D’abord didactiquement présentée (en langue vernaculaire) par l’accompagnateur de la soirée, le pianiste portugais (basé à Berlin) David Santos, la soirée débute avec peut‑être les plus connues de toutes les mélodies « estivales », les célèbres Nuits d’été de Berlioz, dont elle interprète dans un premier temps les deux premiers chants, « Villanelle » et « Le Spectre de la rose », avant de les entrecouper par des lieder allemands dont le mot Sommer figuré dans l’intitulé, pour finir par « Sur les lagunes » et « L’Ile inconnue », deux autres des six mélodies du cycle berliozien, qui concluent ici la première partie du concert. Dans un français impeccable, sans la moindre pointe d’accent germanique, cette chanteuse que nous ne connaissions pas fait office de révélation : à son aise dans tous les registres, elle sait mettre sa voix très homogène, au beau timbre rond et sombre à la fois, au service de l’expression, fine et sensible, assortie de très belles intentions musicales, entre ombres et lumières au fur et à mesure des climats qui se succèdent. Et dans sa propre langue, celle de Goethe, au travers du Sommerabend de Brahms, des Sommertage de Berg, ou encore du Laue Sommernacht d’Alma Mahler, le texte ressort avec encore plus de précision, pour une implication impeccable, et outre une magnifique partie mezzo, elle y étale, pour notre plus grand bonheur, les sombres couleurs de sa partie grave, quand la nostalgie et la langueur l’emportent sur tout le reste.


Et dans une seconde partie, après le français et l’allemand, c’est avec la même aisance et réussite qu’elle s’exprime dans les langues de Cervantès puis Shakespeare, avec d’abord les rares Cinq Chansons nègres (1945) de Montsalvatge (1912‑2002), ce cycle du compositeur catalan qui voulait rendre hommage à l’île de Cuba et aux rythmes afro‑cubains dont nombre d’émigrants avaient atterri sur les côtes catalanes à la fin du XIXe siècle. On peut compter sur le tempérament explosif de la mezzo et sur sa sensualité à fleur de peau pour faire un sort à ces pièces aussi rares qu’envoûtantes, et qui en tout cas font un bel effet sur le public lusophone qui lui fait un bel accueil à la fin du recueil. Et c’est avec quatre songs de Gershwin que se termine la soirée, les célèbre The man I love ou Summertime, ici aussi délivrés avec beaucoup de sensualité et de charme, et en interprétant ces « tubes » de manière violemment syncopée, ce qui permet à l’artiste de vous agripper, pour ne plus vous lâcher, dès les premières mesures. Mais on leur préfère le plus rare Vodka, que Deniz Uzun chante en ayant l’air totalement saoule, avec un humour et une autodérision ravageurs, en insistant sur le mot « vodka » qu’elle prononce à chaque fois avec un fort accent russe, redoublant l’effet comique de cet air, pour lequel elle sort de sa réserve pour nous gratifier de tous ses talents de comédienne. Du coup, c’est sur une scène d’opéra que l’on rêve de l’entendre maintenant, alors qu’elle s’envolait justement le lendemain pour Budapest et son festival Wagner, où elle interprètera les rôles de Fricka et Waltraute dans la Tétralogie. Et bravo, enfin, au pianiste David Santos, qui soutient sa collègue cantatrice aussi chaleureusement qu’indéfectiblement durant tout le concert.

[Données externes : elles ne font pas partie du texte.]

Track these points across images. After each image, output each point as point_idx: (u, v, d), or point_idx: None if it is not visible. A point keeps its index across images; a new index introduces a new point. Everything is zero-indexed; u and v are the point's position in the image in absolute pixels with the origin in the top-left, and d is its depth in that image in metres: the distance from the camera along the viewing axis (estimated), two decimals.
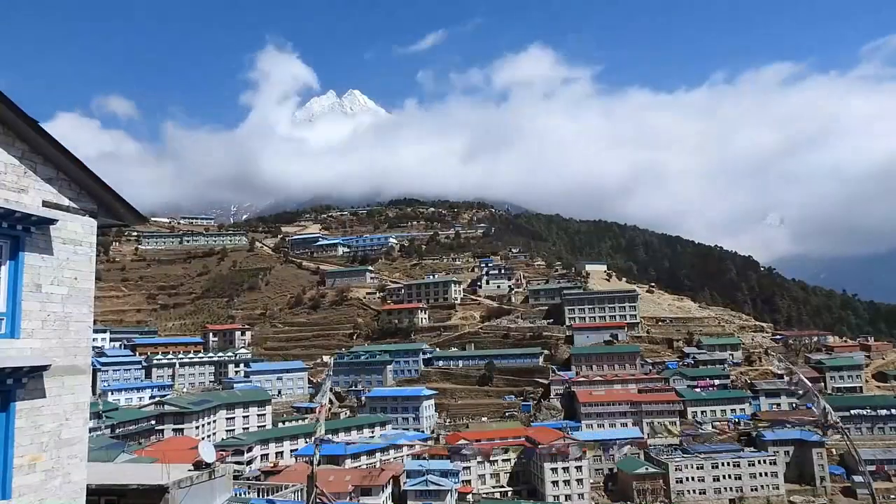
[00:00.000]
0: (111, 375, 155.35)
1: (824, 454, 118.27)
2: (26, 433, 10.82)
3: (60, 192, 11.83)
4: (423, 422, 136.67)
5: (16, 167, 11.04)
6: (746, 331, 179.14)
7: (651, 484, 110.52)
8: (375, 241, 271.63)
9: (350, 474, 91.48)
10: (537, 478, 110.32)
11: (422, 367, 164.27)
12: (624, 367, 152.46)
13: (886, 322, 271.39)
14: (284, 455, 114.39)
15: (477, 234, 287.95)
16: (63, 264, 11.72)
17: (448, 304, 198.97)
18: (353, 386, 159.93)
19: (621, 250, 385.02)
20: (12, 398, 10.63)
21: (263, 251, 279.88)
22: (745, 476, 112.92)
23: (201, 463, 20.05)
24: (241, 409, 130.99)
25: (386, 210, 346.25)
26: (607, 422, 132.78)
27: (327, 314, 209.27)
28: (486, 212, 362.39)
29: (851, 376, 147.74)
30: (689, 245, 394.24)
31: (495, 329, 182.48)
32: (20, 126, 10.91)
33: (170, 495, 17.13)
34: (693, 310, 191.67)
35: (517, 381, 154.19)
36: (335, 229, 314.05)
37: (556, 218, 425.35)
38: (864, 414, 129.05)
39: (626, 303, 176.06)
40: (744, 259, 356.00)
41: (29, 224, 10.97)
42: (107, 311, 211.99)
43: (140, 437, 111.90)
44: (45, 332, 11.27)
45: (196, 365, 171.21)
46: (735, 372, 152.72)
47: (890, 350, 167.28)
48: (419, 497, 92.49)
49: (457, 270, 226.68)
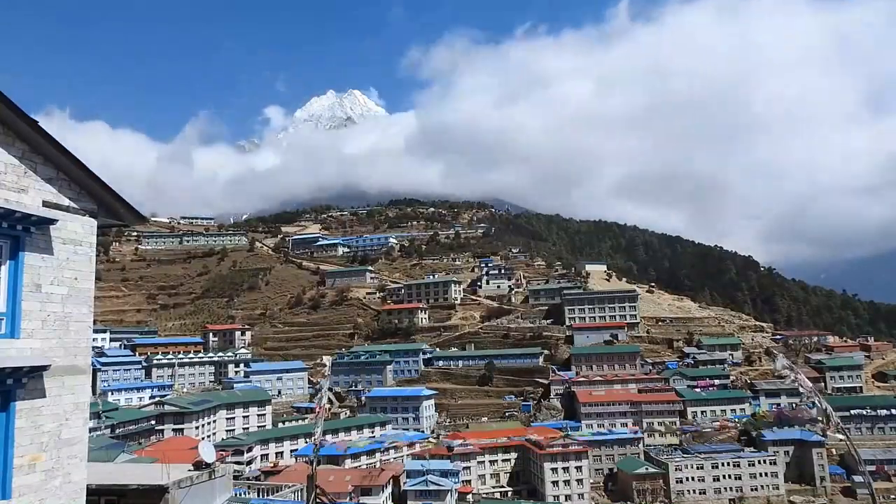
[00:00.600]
0: (111, 375, 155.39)
1: (824, 454, 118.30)
2: (26, 433, 10.81)
3: (60, 192, 11.82)
4: (423, 422, 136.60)
5: (16, 167, 11.03)
6: (746, 331, 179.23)
7: (651, 484, 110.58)
8: (375, 241, 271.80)
9: (350, 474, 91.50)
10: (537, 478, 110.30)
11: (422, 367, 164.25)
12: (624, 367, 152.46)
13: (886, 322, 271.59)
14: (284, 455, 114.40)
15: (477, 234, 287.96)
16: (63, 264, 11.71)
17: (448, 304, 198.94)
18: (353, 386, 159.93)
19: (621, 250, 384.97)
20: (12, 398, 10.63)
21: (263, 251, 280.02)
22: (745, 476, 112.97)
23: (201, 463, 20.04)
24: (241, 409, 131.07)
25: (386, 210, 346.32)
26: (607, 422, 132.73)
27: (327, 314, 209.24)
28: (486, 212, 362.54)
29: (851, 376, 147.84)
30: (689, 245, 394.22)
31: (495, 329, 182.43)
32: (20, 126, 10.90)
33: (170, 495, 17.12)
34: (693, 310, 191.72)
35: (517, 381, 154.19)
36: (335, 229, 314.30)
37: (556, 218, 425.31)
38: (864, 414, 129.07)
39: (626, 303, 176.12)
40: (744, 259, 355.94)
41: (29, 224, 10.96)
42: (107, 311, 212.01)
43: (140, 437, 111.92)
44: (45, 332, 11.26)
45: (196, 365, 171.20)
46: (735, 372, 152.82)
47: (890, 350, 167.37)
48: (419, 497, 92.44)
49: (457, 270, 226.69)
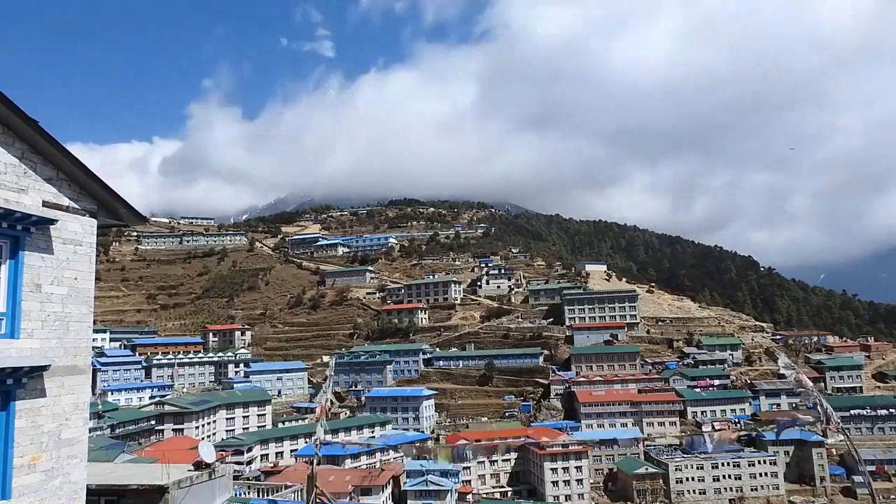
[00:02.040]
0: (111, 375, 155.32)
1: (824, 454, 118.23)
2: (26, 433, 10.80)
3: (60, 192, 11.81)
4: (423, 422, 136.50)
5: (16, 167, 11.02)
6: (746, 331, 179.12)
7: (651, 484, 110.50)
8: (375, 241, 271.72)
9: (350, 474, 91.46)
10: (537, 478, 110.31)
11: (422, 367, 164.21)
12: (624, 367, 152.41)
13: (886, 322, 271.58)
14: (284, 455, 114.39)
15: (477, 234, 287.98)
16: (63, 264, 11.70)
17: (448, 304, 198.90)
18: (352, 386, 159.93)
19: (621, 250, 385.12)
20: (12, 398, 10.62)
21: (263, 251, 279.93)
22: (745, 476, 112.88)
23: (201, 463, 20.03)
24: (241, 409, 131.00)
25: (386, 210, 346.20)
26: (607, 422, 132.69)
27: (327, 314, 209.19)
28: (486, 212, 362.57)
29: (851, 376, 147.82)
30: (689, 245, 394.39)
31: (495, 329, 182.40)
32: (20, 126, 10.89)
33: (170, 495, 17.12)
34: (693, 310, 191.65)
35: (517, 381, 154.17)
36: (335, 229, 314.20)
37: (556, 218, 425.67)
38: (864, 414, 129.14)
39: (626, 303, 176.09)
40: (744, 259, 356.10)
41: (29, 224, 10.95)
42: (107, 311, 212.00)
43: (140, 437, 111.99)
44: (45, 333, 11.25)
45: (196, 365, 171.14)
46: (735, 372, 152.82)
47: (890, 350, 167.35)
48: (419, 497, 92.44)
49: (457, 270, 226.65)
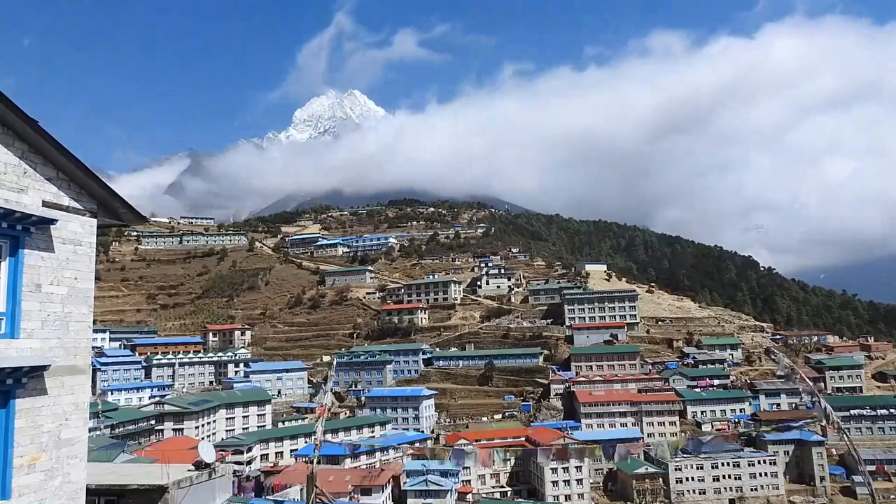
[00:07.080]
0: (111, 375, 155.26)
1: (824, 454, 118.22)
2: (26, 433, 10.81)
3: (60, 192, 11.82)
4: (423, 422, 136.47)
5: (16, 167, 11.03)
6: (746, 331, 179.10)
7: (651, 484, 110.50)
8: (375, 241, 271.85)
9: (350, 474, 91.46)
10: (537, 478, 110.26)
11: (422, 367, 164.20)
12: (624, 366, 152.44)
13: (886, 322, 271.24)
14: (284, 455, 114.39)
15: (477, 234, 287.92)
16: (63, 264, 11.70)
17: (448, 304, 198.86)
18: (352, 386, 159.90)
19: (621, 250, 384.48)
20: (12, 398, 10.63)
21: (263, 251, 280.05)
22: (745, 476, 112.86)
23: (201, 463, 20.00)
24: (240, 409, 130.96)
25: (386, 210, 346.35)
26: (607, 422, 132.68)
27: (327, 314, 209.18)
28: (486, 212, 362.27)
29: (851, 376, 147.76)
30: (689, 245, 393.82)
31: (495, 329, 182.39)
32: (20, 126, 10.90)
33: (170, 495, 17.10)
34: (693, 310, 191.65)
35: (517, 381, 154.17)
36: (335, 229, 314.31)
37: (556, 218, 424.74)
38: (864, 414, 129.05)
39: (626, 303, 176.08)
40: (744, 259, 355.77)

On languit maintenant de revenir pour le concert de clôture du festival qui, le 18 juin au Théâtre Municipal d’Almada, proposera les (également) rares American Four Seasons (2009) de Philip Glass. Le concert sera dirigé du piano par Filipe Pinto‑Ribeiro, aux côtés du violoniste Jack Liebeck, avec l’Orchestre de chambre Franz Liszt de Budapest – rien de moins pour cette création de l’ouvrage au Portugal.